Ever since the earliest screenings of Christopher Nolan's ‘Interstellar,’ there have been criticisms about the film's sound mix—that the dialogue is difficult to understand at times, often overtaken by the sound effects and score. Audiences and critics alike have pondered whether this was a filmmaking error, or a matter of movie theaters not playing the sound correctly, but now Nolan himself has finally spoken up to clarify that the sound is playing as intended, calling the final product “adventurous and creative.”

In an interview with The Hollywood Reporter, Nolan said that he believes sound is as important to him as the imagery, and he visits “six or seven” theaters to hear how his films are being played to ensure the quality:

The theaters I have been at have been doing a terrific job in terms of presenting the film in the way I intended. Broadly speaking there is no question when you mix a film in an unconventional way as this, you’re bound to catch some people off guard, but hopefully people can appreciate the experience for what it’s intended to be.

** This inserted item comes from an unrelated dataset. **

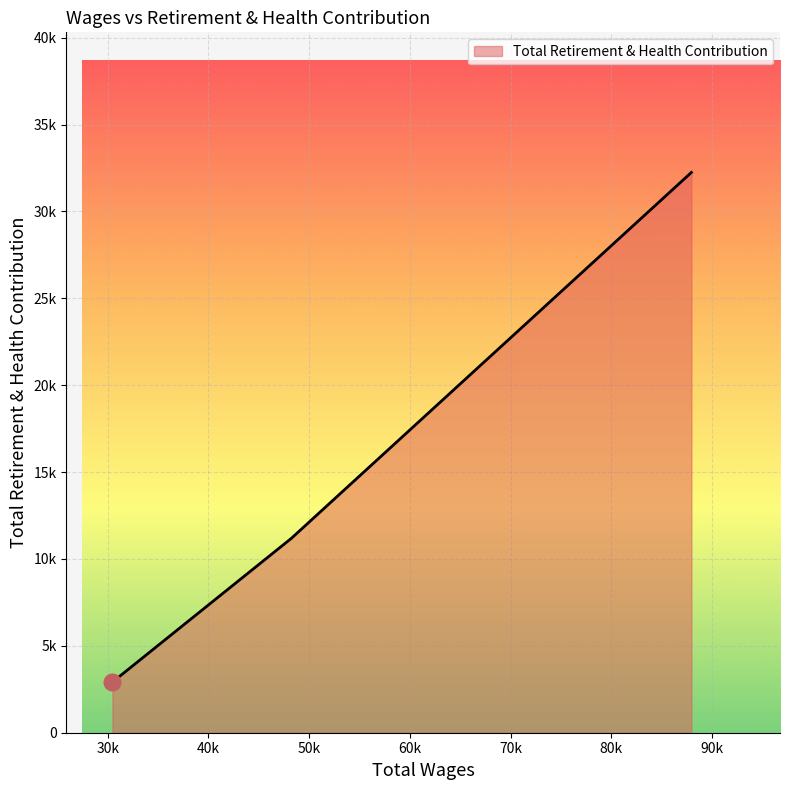

Does the chart display data point markers on the line(s)?

No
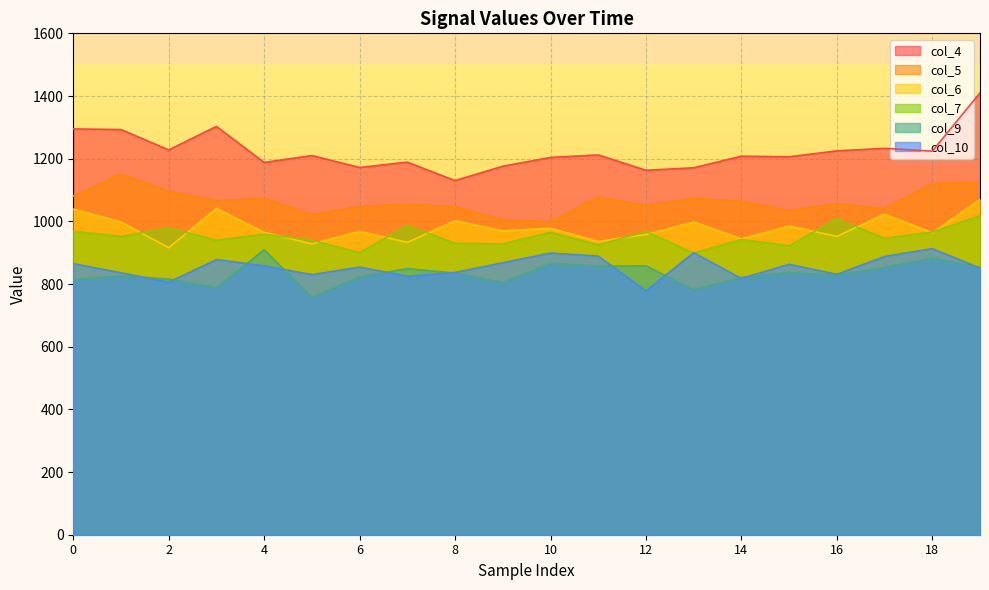

Which series changed the most between 2 and 19?

col_4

Although some people have believed that there are issues with the sound mix or with the theaters' individual sound systems, Nolan confirms that the sound mix for ‘Interstellar’ was intentional, and describes it passionately:

I’ve always loved films that approach sound in an impressionistic way and that is an unusual approach for a mainstream blockbuster, but I feel it's the right approach for this experiential film (...) Many of the filmmakers I’ve admired over the years have used sound in bold and adventurous ways. I don’t agree with the idea that you can only achieve clarity through dialogue. Clarity of story, clarity of emotions—I  try to achieve that in a very layered way using all the different things at my disposal—picture and sound.

He also admits that it's not as if other filmmakers haven't experimented with the techniques he and composer Hans Zimmer have employed before:

There are particular moments in this film where I decided to use dialogue as a sound effect, so sometimes it’s mixed slightly underneath the other sound effects or in the other sound effects to emphasize how loud the surrounding noise is. It’s not that nobody has ever done these things before, but it's a little unconventional for a Hollywood movie.

There's much more to the interview as Nolan describes his vision and intentions, but the bottom line from the director is this: the sound mix for ‘Interstellar’ was fully intentional, and it's experimental and artful. And if you can't hear the dialogue properly, it's just a filmmaking technique that you aren't really used to in popular films. He's an artist, okay?